When ITV chief executive David Liddiment made his stand for the “soul of British television” at this summer’s Edinburgh TV festival he criticised the BBC for chasing ratings instead of concentrating on quality, diversity and originality. Here is a rare thing, a major media organisation that doesn’t have to play the numbers game for advertisers, and yet it is slavishly going for the populist vote like a commercial organisation, ran Liddiment’s argument.
The BBC aside, the rest of the industry has to play by the numbers game, which is why organisations such as the Internet Advertising Bureau are striving to set standards on the web while the rest of us tear our hair out trying to work out whether what really counts is page impressions, individual users, visits, hits etc, etc…

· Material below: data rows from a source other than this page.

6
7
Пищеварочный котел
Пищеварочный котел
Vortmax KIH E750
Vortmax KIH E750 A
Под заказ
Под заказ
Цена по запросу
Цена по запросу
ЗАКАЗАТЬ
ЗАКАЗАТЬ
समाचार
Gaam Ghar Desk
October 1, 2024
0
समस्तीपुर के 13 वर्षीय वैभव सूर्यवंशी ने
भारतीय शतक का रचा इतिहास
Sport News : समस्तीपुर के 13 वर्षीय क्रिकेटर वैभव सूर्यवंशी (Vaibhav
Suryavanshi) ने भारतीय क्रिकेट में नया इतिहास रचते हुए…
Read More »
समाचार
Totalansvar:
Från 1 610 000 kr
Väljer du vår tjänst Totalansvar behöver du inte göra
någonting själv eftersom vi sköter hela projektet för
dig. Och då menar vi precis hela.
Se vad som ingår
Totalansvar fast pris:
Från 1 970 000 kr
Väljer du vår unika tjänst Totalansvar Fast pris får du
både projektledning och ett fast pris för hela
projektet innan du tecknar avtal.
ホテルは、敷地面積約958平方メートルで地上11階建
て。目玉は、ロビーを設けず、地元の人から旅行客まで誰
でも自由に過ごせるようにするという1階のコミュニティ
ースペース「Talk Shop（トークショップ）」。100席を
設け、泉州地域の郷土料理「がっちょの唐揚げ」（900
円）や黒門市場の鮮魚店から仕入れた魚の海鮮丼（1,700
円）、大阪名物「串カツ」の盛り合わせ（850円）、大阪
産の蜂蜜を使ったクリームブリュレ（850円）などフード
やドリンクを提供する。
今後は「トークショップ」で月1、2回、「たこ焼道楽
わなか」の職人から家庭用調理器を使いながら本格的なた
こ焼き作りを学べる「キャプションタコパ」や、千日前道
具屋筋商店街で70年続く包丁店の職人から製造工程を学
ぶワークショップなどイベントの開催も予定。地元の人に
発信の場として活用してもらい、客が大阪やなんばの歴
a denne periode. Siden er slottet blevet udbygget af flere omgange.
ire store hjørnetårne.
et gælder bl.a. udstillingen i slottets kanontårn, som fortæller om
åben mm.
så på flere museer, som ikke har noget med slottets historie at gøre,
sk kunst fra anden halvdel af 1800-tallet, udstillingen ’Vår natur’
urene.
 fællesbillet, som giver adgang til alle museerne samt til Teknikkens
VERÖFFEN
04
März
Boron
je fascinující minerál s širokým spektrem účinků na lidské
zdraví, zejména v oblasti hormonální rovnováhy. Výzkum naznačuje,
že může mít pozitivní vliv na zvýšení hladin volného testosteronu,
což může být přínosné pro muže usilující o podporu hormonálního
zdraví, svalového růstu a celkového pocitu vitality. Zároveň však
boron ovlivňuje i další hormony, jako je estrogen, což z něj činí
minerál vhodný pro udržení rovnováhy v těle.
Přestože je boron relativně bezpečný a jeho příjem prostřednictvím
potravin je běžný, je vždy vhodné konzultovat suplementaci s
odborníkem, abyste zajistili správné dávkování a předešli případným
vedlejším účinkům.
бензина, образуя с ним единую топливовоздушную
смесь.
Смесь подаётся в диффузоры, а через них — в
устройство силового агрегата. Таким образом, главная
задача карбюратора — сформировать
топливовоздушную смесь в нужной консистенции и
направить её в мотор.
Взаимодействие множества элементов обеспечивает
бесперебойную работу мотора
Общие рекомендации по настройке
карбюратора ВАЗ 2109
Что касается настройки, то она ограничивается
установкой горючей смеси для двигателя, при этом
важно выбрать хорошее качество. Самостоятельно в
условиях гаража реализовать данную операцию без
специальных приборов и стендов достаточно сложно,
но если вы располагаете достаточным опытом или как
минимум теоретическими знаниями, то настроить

Solid numbers can be the ad salesperson’s best friend- “Buy space in X magazine and I can guarantee you 30,000 ABC1 male readers”- but should that be the end of the story? The future of advertising looks to be firmly connected with branding, a process more complex than “tell as many of the right people as possible how good you are”.
In the course of some research for an article recently, I was told by a buyer that a particular form of advertising would not grow very much until it became more effectively accountable. At present, despite having what appears to be a solid proposition and a lot of customer satisfaction, it is apparently “never the number one choice” when opportunities are being bought. Without numbers that compare to the current industry standards, this will remain an outpost of the media spectrum.
Yet advertisers already know that quality as well as quantity counts when it comes to effectiveness, especially in brand building as oppose to sales boosting. An ad for expensive perfume in Vogue may not reach as many readers as one in Take a Break , but the advertisers know that more of their potential customers will be reading the first title than the second. Not only that, but their carefully crafted image will be better furthered in the glossy pages of the fashionista’s bible than in a more down to earth gossip and cookery title.
Surely the same can and should be applied to good ambient and net advertising. Okay, so you can’t prove that a certain number of a certain demographic have seen the witty postcard campaign in those hip bars. But if you’ve managed to convey just the image you wanted, by combining the right ad with the right venue, then the impact on your brand image for those who have seen it is surely worth as much as, if not more, than a more run of the mill magazine and radio campaign, audited to within an inch of its life and quite possibly ignored as one of many by the readers/listeners.
If this were not the case, then advertisers would take more notice of councils pleading with them to stop flyposting. Completely unaccountable, this nevertheless remains a prolific feature of city streets, because it has that sexy, instant “street” appeal that does so much for the image of a new album or club night.
Of course the traditional, audited media will continue to have their very important place as the basis of the advertising industry- a lot of us would be in trouble if it didn’t. But to dismiss new forms of media as gimmicks, headline-grabbers or afterthoughts because they are less comprehensively accountable is to do a disservice to parts of the industry where some of the most innovation and imagination is being applied, pushing barriers and frequently achieving cut-through in an increasingly cluttered world. The more often advertisers have the courage to shun the numbers game and invest in emerging media, the more innovation and choice are likely to see, which can never be a bad thing.